━━━ SELECTED TEXT ━━━


   If you are not a joiner, or your kids are too old to go to the mini club, the family-friendly CasaMagna is for you.  It s just a couple of hotels over from the Ritz Carlton, and it has open-air halls that catch ocean breezes.  Every room is at an angle so there is an ocean view, and it was the only hotel we stayed at with the kid-popular swim-up bar.  It also has a huge hot tub, a wading pool and five different restaurants.  Mikado offers the Benihana experience of tableside cooking, and Sasi Tai has Thai food. During the day, the steakhouse offers an elaborate breakfast buffet.

   The four-star CasaMagna is next door to the five-star JW Marriott, which has a huge, multilevel spa.  Although children are forbidden from some parts of the spa, like the relaxation room, they can get treatments and a mother-daughter spa day is a great respite from the sun.  There are special treatments for kids as young as 6, and ones geared towards teens.

━━━

→ **WORK TASK 1**: Retype the stretch of the hotel passage from "If you are not" through "elaborate breakfast buffet.".
→ **WORK TASK 2**: Continue the hotel passage, starting after its final sentence.

━━━ DATA ━━━

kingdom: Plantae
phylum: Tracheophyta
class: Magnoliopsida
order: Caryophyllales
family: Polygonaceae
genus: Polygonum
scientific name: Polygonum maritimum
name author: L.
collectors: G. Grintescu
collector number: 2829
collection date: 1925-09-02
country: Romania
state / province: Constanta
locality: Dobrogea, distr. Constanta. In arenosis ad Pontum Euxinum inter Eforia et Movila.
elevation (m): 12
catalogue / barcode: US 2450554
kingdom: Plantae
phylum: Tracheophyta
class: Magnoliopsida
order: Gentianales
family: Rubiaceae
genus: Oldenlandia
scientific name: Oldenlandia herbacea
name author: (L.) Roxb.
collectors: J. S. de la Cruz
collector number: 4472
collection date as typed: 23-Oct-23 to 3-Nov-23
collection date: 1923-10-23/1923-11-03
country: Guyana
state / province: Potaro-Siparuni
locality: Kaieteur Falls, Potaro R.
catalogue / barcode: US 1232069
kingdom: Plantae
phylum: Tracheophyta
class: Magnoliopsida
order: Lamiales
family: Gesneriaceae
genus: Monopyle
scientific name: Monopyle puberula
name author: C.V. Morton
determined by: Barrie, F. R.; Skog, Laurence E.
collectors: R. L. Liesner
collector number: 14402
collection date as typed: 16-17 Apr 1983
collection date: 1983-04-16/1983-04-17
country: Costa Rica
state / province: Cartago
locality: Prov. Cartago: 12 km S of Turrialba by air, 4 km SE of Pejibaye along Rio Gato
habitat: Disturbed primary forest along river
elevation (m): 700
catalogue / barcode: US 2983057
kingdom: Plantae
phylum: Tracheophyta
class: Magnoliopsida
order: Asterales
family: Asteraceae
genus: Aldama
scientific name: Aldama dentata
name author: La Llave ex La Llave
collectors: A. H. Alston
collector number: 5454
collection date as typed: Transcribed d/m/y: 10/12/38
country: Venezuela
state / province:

━━━

→ **RESPONSE AREA 1**:
If you are not a joiner, or your kids are too old to go to the mini club, the family-friendly CasaMagna is for you.  It s just a couple of hotels over from the Ritz Carlton, and it has open-air halls that catch ocean breezes.  Every room is at an angle so there is an ocean view, and it was the only hotel we stayed at with the kid-popular swim-up bar.  It also has a huge hot tub, a wading pool and five different restaurants.  Mikado offers the Benihana experience of tableside cooking, and Sasi Tai has Thai food. During the day, the steakhouse offers an elaborate breakfast buffet.

→ **RESPONSE AREA 2**:
   Ages 4-12 at either resort can sign up for the Marriott Kids Club, $25 for 6 hours.  The CasaMagna has Kids Cocina, one-hour cooking classes for kids in the Kids Club on Mondays and Fridays, where they make — and eat — Mexican food.

   Of course, you aren’t going to Cancun just to stay in your hotel.  We spent a day at Xel-Ha, which my 17-year-old said was one of her new favorite places worldwide.  You can snorkel, jump off the “cliff of courage,” float in an inner tube, swing out into a cold river with a rope, and walk a tightrope over water.  We did it all, and there’s an all-inclusive deal with food and drinks.  The only slight disappointment was the bike riding; there are plenty of bikes in kid through adult sizes, but there is only one short bike path, which takes you to the beginning of the tubing area (you can also ride a shuttle bus). But hey, we can bike ride anywhere; we can’t always swim in a grotto.  There is also a playground for the youngest travelers.

   The all-inclusive doesn’t include a couple of extras — swimming with the dolphins, scuba Sea Trek or a massage — but it is a full day of activities.  We actually started out extremely early in the day, spending about an hour and a half at Tulum, the ancient Mayan city, only 10 minutes away.  You can spend the whole day at Tulum, swimming at the beach after exploring the ruins, but you can get a quick tour before the heat of the day, or, new this summer, see Tulum at night.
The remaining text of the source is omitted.